Budd Steinhilber, FIDSA

Budd Steinhilber, FIDSA

IDSA Personal Recognition Award: 1991
Inducted Academy of Fellows: 1984
National IDSA Treasurer/Secretary

Budd Steinhilber grew up in Woodstock, NY. He studied at NY’s High School of Music and Art, and entered Pratt Institute’s Industrial Design program in 1940. There he studied under founding director Donald Dohner, as well as Rowena Reed Kostellow, FIDSA and Eva Zeisel.

He apprenticed with Raymond Loewy Associates in 1942 and then joined the firm of Dohner & Lippincott. Budd was part of the Lippincott team that designed the front-end and rear-end of the iconic Tucker 48 rear-engine automobile. He was also part of the Lippincott & Margulies 1952 design team that planned the Crew & Officers quarters for America’s first nuclear submarine, the USS Nautilus. For 17 years he was a partner with fellow Pratt classmate Read Viemeister, FIDSA, functioning as VIE Design Studios in southwest Ohio. He and Viemeister established the industrial design program within the School of the Dayton Art Institute. Budd moved on to San Francisco in 1964 and joined in partnership with Gene Tepper (Tepper & Steinhilber Assoc.) Later, in 1972, he formed the Steinhilber & Deutsch design consultancy with graphic design partner Barry Deutsch.

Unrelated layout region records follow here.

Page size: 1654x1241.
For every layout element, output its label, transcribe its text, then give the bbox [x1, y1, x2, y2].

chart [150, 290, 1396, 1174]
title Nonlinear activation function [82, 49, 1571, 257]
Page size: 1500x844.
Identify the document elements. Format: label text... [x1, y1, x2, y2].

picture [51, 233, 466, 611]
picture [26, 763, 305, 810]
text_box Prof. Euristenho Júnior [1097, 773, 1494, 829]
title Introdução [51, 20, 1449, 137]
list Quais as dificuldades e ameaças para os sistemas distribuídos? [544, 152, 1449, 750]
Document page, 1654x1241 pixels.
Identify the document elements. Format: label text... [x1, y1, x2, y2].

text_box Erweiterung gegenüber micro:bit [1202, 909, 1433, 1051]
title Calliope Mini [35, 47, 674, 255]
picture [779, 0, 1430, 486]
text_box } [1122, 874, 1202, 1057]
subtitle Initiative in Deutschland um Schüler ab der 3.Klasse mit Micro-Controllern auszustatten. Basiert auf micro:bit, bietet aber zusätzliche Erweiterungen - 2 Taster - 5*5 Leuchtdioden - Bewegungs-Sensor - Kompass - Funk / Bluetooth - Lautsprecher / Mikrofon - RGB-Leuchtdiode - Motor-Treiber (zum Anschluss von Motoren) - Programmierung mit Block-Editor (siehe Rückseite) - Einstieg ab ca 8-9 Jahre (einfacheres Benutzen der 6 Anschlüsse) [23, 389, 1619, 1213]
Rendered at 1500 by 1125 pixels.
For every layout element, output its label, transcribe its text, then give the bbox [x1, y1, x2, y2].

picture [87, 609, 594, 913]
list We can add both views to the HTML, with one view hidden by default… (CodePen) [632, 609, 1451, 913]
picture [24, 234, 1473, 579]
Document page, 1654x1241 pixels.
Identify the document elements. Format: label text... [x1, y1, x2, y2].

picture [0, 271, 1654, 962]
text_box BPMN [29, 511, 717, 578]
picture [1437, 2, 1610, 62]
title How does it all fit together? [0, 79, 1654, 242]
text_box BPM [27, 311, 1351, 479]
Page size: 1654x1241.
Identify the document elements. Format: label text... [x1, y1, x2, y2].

During his 70 years as a design consultant, Budd has designed a very diverse range of graphic, exhibit and product design—ranging from bicycles, commercial airline interiors, corporate logos, vacuum cleaners, machine tools, electric lawnmowers, software packaging, ambulances, gas ranges, brandy bottles, automobile steering wheels, electronic calculators, steel furniture, computer systems, CAT scanners, lasers, hospital data systems, backpacks, videotape editors, retail stores, MRI scanners, a rapid transit system, aerobatic aircraft—and even Shakespearean Festival stages.

Clients have included: General Motors, Atari, General Electric, Electronic Arts, Ampex, LeBlond Lathe Co., Intel Corp., Chromatix Corp., Lockheed, JBL Sound, Grid Systems, Omark Industries, Huffy Mfg., The Northface, VisiCorp, Mark Systems, Granger Associates, Resonex, Christen Industries, Pabst Brewing, Syntex Corp., Warner Communications and Esprit.

Budd has served as IDSA ‘s National Treasurer/Secretary on IDSA's Board of Directors, during which time he founded and chaired the IDSA Environmental Responsibility Section. Budd has won several Gold IDEAs and served three times as an IDEA juror. He was honored to be inducted into IDSA’s Academy of Fellows in 1984 and to receive the IDSA Personal Recognition Award in 1991.

He also received a 1993 Alumni Achievement Award from Pratt Institute and a $20,000 “Distinguished Designer Fellowship” grant from the NEA in 1990.

He moved to the Big Island of Hawaii, but continued working as a one-man consultancy, primarily in graphic advertising design and marketing collateral. Budd mentored a group of Hawaiian high-school students in the building of a unique solar-mobile, which they raced 3000 kilometers across the Australian Outback on nothing but solar power, in the grueling 1990 World Solar Challenge. He spent seven years designing and prototyping innovative battery-electric vehicles and charging systems while co-founding Personal Electric Transports (PET) Corp. He showed his first BEV prototype at the UN Summit on Climate Change (1997 Kyoto) where he was also an NGO delegate. The UN then invited PET to demo their electric vehicles at the UN Summit on Sustainable Development (Johannesburg 2002).

Budd was honored in 2012 to join the list of 125 Pratt faculty and alumni members selected for their iconic works, created during the 125 years since Pratt’s founding in 1887.